バイオメディカル
バイオメディカル
確立した表面分析の用途のひとつが、金属やポリマー表面の化学状態と、生体親和性との相関の解析です。バイオメディカル分野において成長が著しい、バイオセンサー技術の開発や細胞培養に適した培地マトリクスの表面処理などの用途で、表面分析は蛋白質などの表面付着有機物量・官能基の評価に使われています。
表面の評価(XPS, TOF-SIMS, AES)
表面の組成は、バイオメディカルデバイスの機能に極めて重要です。XPSでは、定量的な化学状態情報が得られ、表面組成の分析と評価ができます。TOF-SIMSによって、XPSでは得られない分子構造情報と痕跡元素の検出ができます。また、AESによって元素情報と特定の化学状態情報が高い空間分解能で得られます。

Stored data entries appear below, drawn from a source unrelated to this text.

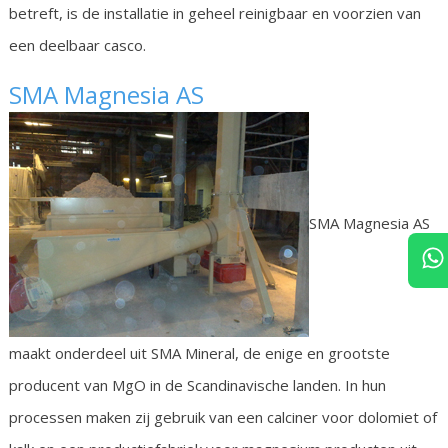
betreft, is de installatie in geheel reinigbaar en voorzien van
een deelbaar casco.
SMA Magnesia AS
SMA Magnesia AS
maakt onderdeel uit SMA Mineral, de enige en grootste
producent van MgO in de Scandinavische landen. In hun
processen maken zij gebruik van een calciner voor dolomiet of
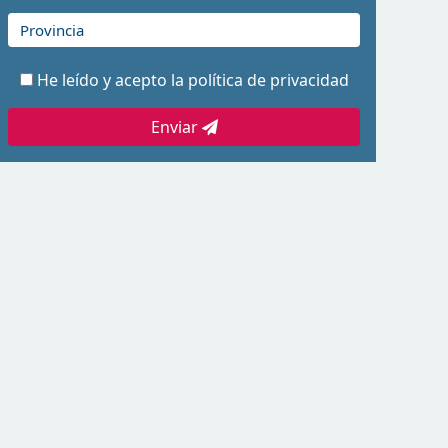
He leído y acepto la
política de privacidad
Enviar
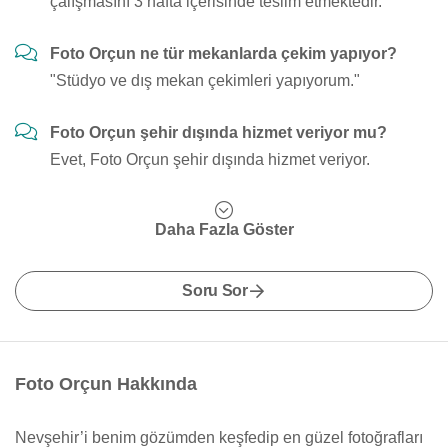
çalışmasını 3 hafta içerisinde teslim etmektedir.
Foto Orçun ne tür mekanlarda çekim yapıyor?
"Stüdyo ve dış mekan çekimleri yapıyorum."
Foto Orçun şehir dışında hizmet veriyor mu?
Evet, Foto Orçun şehir dışında hizmet veriyor.
Daha Fazla Göster
Soru Sor
Foto Orçun Hakkında
Nevşehir’i benim gözümden keşfedip en güzel fotoğrafları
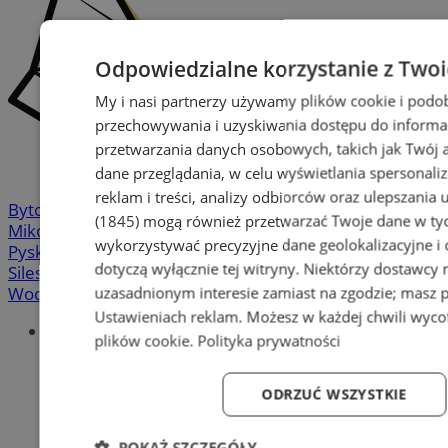
Odpowiedzialne korzystanie z Two
My i nasi partnerzy używamy plików cookie i podo
przechowywania i uzyskiwania dostępu do informa
przetwarzania danych osobowych, takich jak Twój ad
dane przeglądania, w celu wyświetlania spersonali
reklam i treści, analizy odbiorców oraz ulepszania 
Bytom
-
Chorzów
-
Gliwice
-
Katowice
-
Łaziska Górne
-
(1845)
mogą również przetwarzać Twoje dane w tych
Mikołów
-
Mysłowice
-
Orzesze
-
Piekary Śląskie
-
wykorzystywać precyzyjne dane geolokalizacyjne i
Pyskowice
-
Ruda Śląska
-
Rybnik
-
Siemianowice
-
dotyczą wyłącznie tej witryny. Niektórzy dostawcy
Silesia.info.pl
-
Sosnowiec
-
Świętochłowice
-
Tychy
-
Wodzisław
-
Zabrze
-
Żory
uzasadnionym interesie zamiast na zgodzie; masz 
Ustawieniach reklam
. Możesz w każdej chwili wyc
Portal
plików cookie
.
Polityka prywatności
Redakcja
Patronat medialny
Praktyki w silesia.info.pl
ODRZUĆ WSZYSTKIE
Regulaminy
Polityka prywatności
POKAŻ SZCZEGÓŁY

図1: X線誘起二次電子像(SXI)とマイクロX線光電子(XPS)スペクトル
冠動脈ステント表面の局所的な汚染が上図のSXIで認められました。汚染領域のマイクロXPSスペクトルから、汚染が有機フッ素化合物であることが示されました。
図2: バイオセンサー表面のTOF-SIMSマスイメージと化学構造式
バイオセンサーに用いられるリガンド(生体物質に特異的に結合する物質)の分布がTOF-SIMSイメージによって明瞭に示されました。